Making these measurements is pretty straightforward but takes a lot of time:
(1) I cut the cores with a rock saw to produce a flat slab.
(2) I take the slabs to a medical facility and get them xrayed to reveal the particular convolutions of the coral growth direction in that sample.
(3) I further cut the coral slabs so that the maximum growth axis is exposed for sampling.
(4) Using an automated CNC milling machine and a lot of swearing, I grind a ledge into that exposed edge from which I’ll collect my samples.
(5) I clean out all of the powder from cutting the slab and milling the ledge that has accumulated in the coral’s pore spaces using an ultrasonic probe. This device blasts high-frequency waves through water such that tiny air bubbles form and explode, which helps clean the material, and destroy your hearing (I do wear earmuffs for this).
(6) The samples dry overnight and then I mount them on the CNC machine again and mill precise, tiny amounts of coral skeletal powder every 0.5 mm down the edge of my clean and beautiful skeletal ledge. Each of these bits of powder is caught on a square of waxed paper and then carefully transferred into a tiny plastic vial, labeled with the sample number. Too much coffee is not good for this step.
I get really excited when step 6 is over. Especially when I get to use pretty vials to spice up the lab-life.
(7) I acid-wash and dry a lot of larger plastic vials.
(8) I use a micro-balance (a very tiny and sensitive scale) to weigh out about 50 milligrams of coral powder from each of the 0.5 mm-increment samples into my clean vials. I attempt not to sneeze while doing this.
(9) I tire out my thumb using a pipette to add super-clean acid to each of the vials to dissolve the coral powder to the correct dilution.
(10) I gratefully hand the samples over to my colleague, who uses a machine called an Inductively-Coupled-Plasma-Atomic-Emission-Spectrometer to measure the Sr/Ca ratio in each of my dissolved samples.

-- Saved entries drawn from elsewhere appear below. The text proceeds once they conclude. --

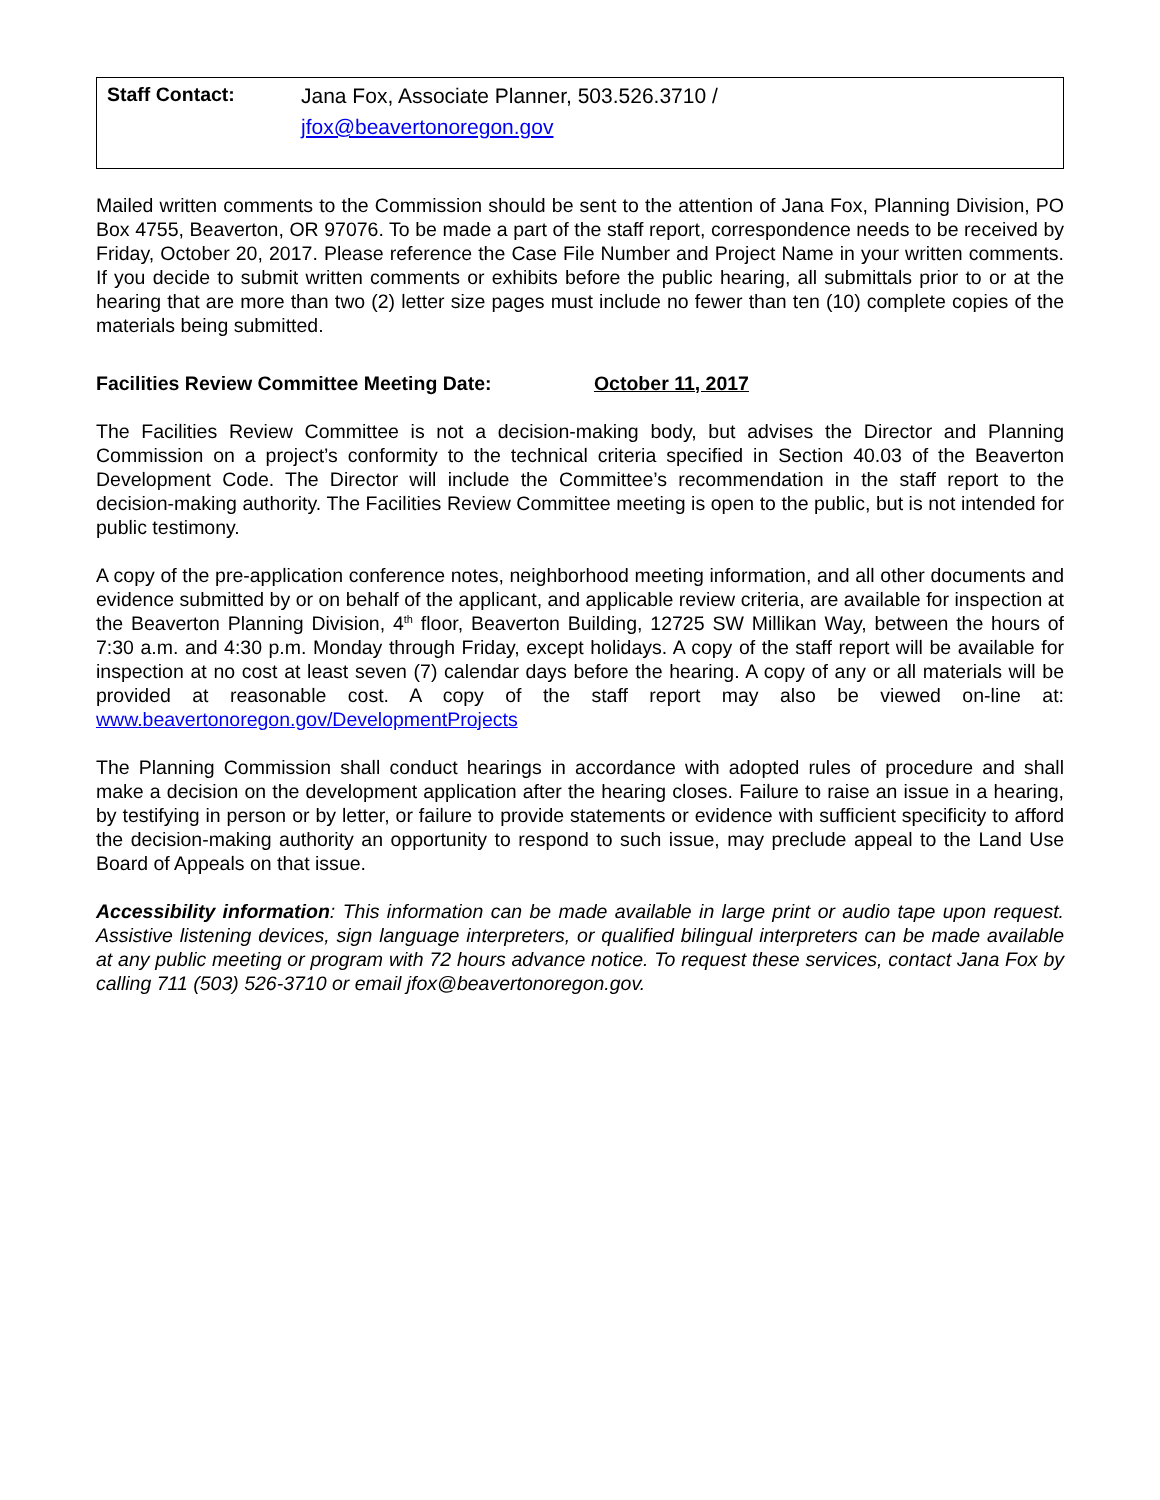Staff Contact:
Jana Fox, Associate Planner, 503.526.3710 /
jfox@beavertonoregon.gov
Mailed written comments to the Commission should be sent to the attention of Jana Fox, Planning Division, PO Box 4755, Beaverton, OR 97076. To be made a part of the staff report, correspondence needs to be received by Friday, October 20, 2017. Please reference the Case File Number and Project Name in your written comments. If you decide to submit written comments or exhibits before the public hearing, all submittals prior to or at the hearing that are more than two (2) letter size pages must include no fewer than ten (10) complete copies of the materials being submitted.
Facilities Review Committee Meeting Date: October 11, 2017
The Facilities Review Committee is not a decision-making body, but advises the Director and Planning Commission on a project’s conformity to the technical criteria specified in Section 40.03 of the Beaverton Development Code. The Director will include the Committee’s recommendation in the staff report to the decision-making authority. The Facilities Review Committee meeting is open to the public, but is not intended for public testimony.
A copy of the pre-application conference notes, neighborhood meeting information, and all other documents and evidence submitted by or on behalf of the applicant, and applicable review criteria, are available for inspection at the Beaverton Planning Division, 4<sup>th</sup> floor, Beaverton Building, 12725 SW Millikan Way, between the hours of 7:30 a.m. and 4:30 p.m. Monday through Friday, except holidays. A copy of the staff report will be available for inspection at no cost at least seven (7) calendar days before the hearing. A copy of any or all materials will be provided at reasonable cost. A copy of the staff report may also be viewed on-line at: www.beavertonoregon.gov/DevelopmentProjects
The Planning Commission shall conduct hearings in accordance with adopted rules of procedure and shall make a decision on the development application after the hearing closes. Failure to raise an issue in a hearing, by testifying in person or by letter, or failure to provide statements or evidence with sufficient specificity to afford the decision-making authority an opportunity to respond to such issue, may preclude appeal to the Land Use Board of Appeals on that issue.
Accessibility information: This information can be made available in large print or audio tape upon request. Assistive listening devices, sign language interpreters, or qualified bilingual interpreters can be made available at any public meeting or program with 72 hours advance notice. To request these services, contact Jana Fox by calling 711 (503) 526-3710 or email jfox@beavertonoregon.gov.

Task 2: What’s up with the benthic foraminifera in my sand samples?

Foraminifera are single-celled marine organisms, and the “benthic” descriptor means they don’t live in the water column, but instead on the ocean bottom or on other substrates, like seagrass. Forams make complex shells, and in some areas these shells make of the majority of reef sands.

I’ve been collecting sand samples from my study sites and using a stain called Rose Bengal to dye all of the living foraminifera a lovely shade of pink. The dead shells remain white. This means that I can compare the living and the dead assemblages—the ratio of different types of foraminifera—to see if there has been a change over time (well, between “now” – alive, and “before” – dead).
Some of my pretty forams. This is from my recent paper with Sheila Walsh                                                                      
Benthic forams are sensitive to water quality—some types (A and B above) take over in dominance when the water is clear and low in nutrients, but this balance shifts (to critters like C-F above) if the water becomes nutrified (i.e. we dump sewage, fertilizers, etc. into it, or change the nutrient dynamics by removing the big tasty fish).

So how to quantify the assemblages? I scatter a scoop of my stained and dried sand sample onto a gridded tray, place it under my microscope, and then use a pin with a bit of surf wax stuck to the end to grab individual foram shells out of the sand and stick these onto little slides. Once I have enough, I count them. Voila! 

Unfortunately for my eyes, it takes a very long time to get enough—several hours per sample. And for science’s sake, I have a lot of samples…so…back to it!